- Lesetext

Die TETRAPHONIE des Gerhard Woywod aus Mülheim a.d.Ruhr
#1
Wer kennt die TETRAPHONIE noch, schon oder noch nicht?

Ist die WOYWOD-KUGEL, mit der die Aufnahmetechnikder Tetraphonie realisiert wird, verschwunden und gescheitert:

1) an der fehlenden Mono-Kompatibilität?
2) am Fehlen von zwei Kanälen in der Rundfunkübertragung?
3) am Desinteresse der Mikrofonhersteller?
4) an DOLBY-SURROUND 5.1?
5) am IRT?
6) an Gerhard Woywod?
7) an den Zeitumständen?
8) am VdT?
9) an anderen Umständen, die ich nicht kenne?
10) weil es ein untaugliches Aufnahmesystem war und ist?

- Aufgabenstellung
Schreibe den Text über die Tetraphonie im Anschluss an den zehnten Punkt weiter. Die Einträge sind eigenständiges Material und gehören nicht zum Text über die Tetraphonie.

[Einträge aus einer Sammlung]
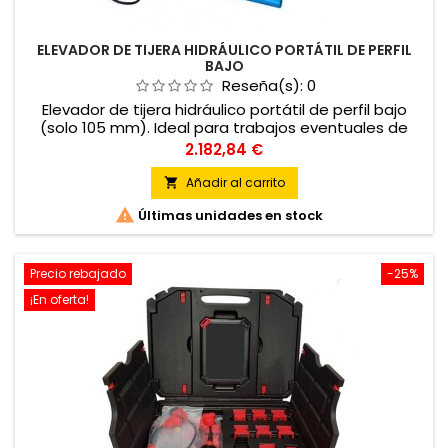
ELEVADOR DE TIJERA HIDRÁULICO PORTÁTIL DE PERFIL
BAJO
Reseña(s):
0
Elevador de tijera hidráulico portátil de perfil bajo
(solo 105 mm). Ideal para trabajos eventuales de
mecánica rápida y chapa en cualquier punto del
Precio
2.182,84 €
taller gracias a su versatilidad y facilidad de
movimiento. * Accesorio opcional: brazos giratorios y
Añadir al carrito

apoyos extensibles

Últimas unidades en stock
Precio rebajado
-25%
¡En oferta!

- Antwortfeld
11) weil die CD- oder SACD-Regularien keine Vierkanal-CD zulassen?
12 ) weil kein Musikliebhaber vier getrennte Kanäle bei der Wiedergabe braucht?

Wenn hierauf jemand eine oder mehrere Antworten weiss, dann möchte er sich melden. Wenn er nichts weiss, dann schweige er weiter.

Die Patentanmeldung und die Ergänzungen 3 und 4 als Information im Anhang.
Die Herren Plenge, Wilkens und Kürer hatten fast alle Unterstützung, die sie sich gewünscht und nicht gewünscht haben.

Hat Gerhard Woywod sich Unterstützung gewünscht und keine bekommen?

MFG
H A N N S -D.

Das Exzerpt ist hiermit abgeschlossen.